This Week in Imaging: The End of ‘Razors-and-Blades?’; Sharp, Xerox Back in the PC Game
This week we came across an interesting article in The Motley Fool. Writer Timothy Green discussed HP Inc.’s new proposed business model that at the lower end would consist of: 1) higher-priced “subsidized” printers/MFPs that would accept use of third-party toner and ink supplies, and 2) lower-priced models that would only accept HP-brand ink and toner. (Number 2 is the traditional razors-and-blades business model, in which the product is sold at a loss, but profits are recovered through the sale of supplies.) At the higher end (A3 and A4), HP would continue to promote managed print services (MPS) for locking in use of HP-brand supplies.
Green wrote, however: “This plan could backfire spectacularly if HP’s competitors don’t follow suit, and instead choose to undercut it on hardware pricing. Even if the plan does work out, it seems unlikely that the lost profits from high-margin supplies sales will be fully offset by additional profits from hardware sales. “
This is true, as there’s always a chance that HP’s primary competitors in the lower end, Epson and Brother, could drastically cut model prices in order to try to undercut HP. But both have been heading out of the very low end segment of very low-priced models into the higher-priced office segment, and Epson in particular has already adopted a business model with primarily higher-priced printers/MFPs and lower-priced supplies. Canon and OKI Data are also in the lower-end segment, and there’s the possibility of course that they could cut prices to undercut HP, but Canon’s traditional focus has been on the A3 office, and OKI is more likely to continue its strategy on focusing on moving upstream into the office and on commercial models, not on very low-cost models.
In his article, Motley Fool’s Green concludes that “The most likely scenario is that the printing business becomes less profitable for HP over the long run.” This will likely be only partly true, with the long-term future for HP’s printer group likely to be a less profitable low-end printer business due to lower print volumes and poaching of supplies revenue from third parties. But this will likely be offset by gains in the A3 office segment (where supplies revenue can be locked in with MPS), and with 3D printing, label printing, graphics printing, commercial printing, and package printing.

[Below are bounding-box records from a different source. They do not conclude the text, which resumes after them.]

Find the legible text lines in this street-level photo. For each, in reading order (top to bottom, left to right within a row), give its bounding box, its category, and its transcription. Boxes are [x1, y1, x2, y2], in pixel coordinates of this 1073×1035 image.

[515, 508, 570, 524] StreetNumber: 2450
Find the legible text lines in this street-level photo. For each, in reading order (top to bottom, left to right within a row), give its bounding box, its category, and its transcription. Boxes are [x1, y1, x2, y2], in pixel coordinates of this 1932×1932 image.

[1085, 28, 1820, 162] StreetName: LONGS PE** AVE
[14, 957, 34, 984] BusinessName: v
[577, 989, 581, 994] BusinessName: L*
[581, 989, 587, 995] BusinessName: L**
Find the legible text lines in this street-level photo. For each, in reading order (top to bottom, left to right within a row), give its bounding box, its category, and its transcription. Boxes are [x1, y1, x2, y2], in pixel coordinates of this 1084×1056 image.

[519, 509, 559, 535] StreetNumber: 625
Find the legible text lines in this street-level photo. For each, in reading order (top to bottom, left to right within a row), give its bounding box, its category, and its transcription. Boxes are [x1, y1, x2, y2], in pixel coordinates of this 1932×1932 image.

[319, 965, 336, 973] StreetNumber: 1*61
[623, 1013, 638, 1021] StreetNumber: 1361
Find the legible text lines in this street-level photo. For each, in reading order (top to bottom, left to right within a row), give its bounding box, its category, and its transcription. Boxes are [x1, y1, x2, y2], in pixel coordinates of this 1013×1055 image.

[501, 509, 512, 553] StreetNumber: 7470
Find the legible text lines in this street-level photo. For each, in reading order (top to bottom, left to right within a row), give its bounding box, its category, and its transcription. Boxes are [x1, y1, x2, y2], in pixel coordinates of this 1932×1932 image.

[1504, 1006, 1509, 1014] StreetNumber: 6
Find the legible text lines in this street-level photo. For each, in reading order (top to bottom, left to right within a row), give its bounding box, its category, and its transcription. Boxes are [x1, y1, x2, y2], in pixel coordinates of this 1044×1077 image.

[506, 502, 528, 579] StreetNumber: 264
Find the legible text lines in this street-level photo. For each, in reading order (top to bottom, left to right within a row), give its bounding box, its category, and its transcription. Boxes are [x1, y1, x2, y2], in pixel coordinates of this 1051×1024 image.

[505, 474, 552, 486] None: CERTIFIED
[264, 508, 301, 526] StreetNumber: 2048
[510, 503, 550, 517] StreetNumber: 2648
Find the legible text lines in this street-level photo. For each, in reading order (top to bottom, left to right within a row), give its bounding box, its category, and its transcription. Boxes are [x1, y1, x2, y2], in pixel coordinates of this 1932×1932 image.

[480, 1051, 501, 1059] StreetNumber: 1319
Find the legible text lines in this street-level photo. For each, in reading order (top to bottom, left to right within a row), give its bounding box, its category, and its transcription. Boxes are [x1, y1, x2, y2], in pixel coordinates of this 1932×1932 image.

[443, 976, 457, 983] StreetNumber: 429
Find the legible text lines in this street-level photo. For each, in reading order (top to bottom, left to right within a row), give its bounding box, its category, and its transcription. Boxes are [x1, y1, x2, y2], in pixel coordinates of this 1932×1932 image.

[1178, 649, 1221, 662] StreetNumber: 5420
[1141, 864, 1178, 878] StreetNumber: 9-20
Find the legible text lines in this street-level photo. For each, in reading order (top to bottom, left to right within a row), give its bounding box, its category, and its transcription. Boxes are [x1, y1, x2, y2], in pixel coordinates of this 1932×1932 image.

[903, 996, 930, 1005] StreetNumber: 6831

As for the razors-and-blades business model for printers – which has been hated by many users for years – it’s likely that although such low-priced models will continue to be available for some time, in general the industry is gradually shifting away from it.
Meanwhile, HP’s two-tier supplies model at the lower end – along with partner Canon’s continuing campaign against patent-infringing third-party supplies, particularly those sold on Amazon – should help HP.
Sharp Back in the PC Business
Until very recently, in the last several years, HP Inc. has been the only printer/MFP company that also sells PCs. That recently changed with Sharp getting back in the PC business by acquiring a majority interest in Toshiba’s laptop PC business earlier this year.
At its U.S. national dealer conference earlier this month, Sharp took the next step, introducing four laptop PCs for its dealers. Of course, Sharp laptop PCs, branded Dynabook, have a long way to go before they can come even close to HP’s leadership in the global PC market (HP comes in second with 21.7 percent global market share compared to Lenova’s leading 22.5 percent share, according to Gartner). Sharp is encouraging its dealers to incorporate the laptops as part of a Smart Office strategy that entails bundling everything it says is necessary for the Smart Office – which includes laptops, printers, MFPs, and conference-room displays and solutions.
There is of course another printer/MFP company that’s got back in the PC game, Xerox. Xerox expanded its partnership with HP in June, with the expansion enabling Xerox to sell HP PCs, displays, and PC accessories. But this won’t be the first time Xerox will be selling PCs. Back in 1981, it introduced the Alto personal computer, which it marketed as a system called the Xerox Star, which in turn consisted of several PC workstations, storage, and a laser printer, and which cost $100,000 (no, that’s not a typo). While Star achieved some success, it was eclipsed by Apple’s lower-cost Macintosh – which sadly – used technology copied from the Xerox Alto. Let’s hope this time Xerox has better luck.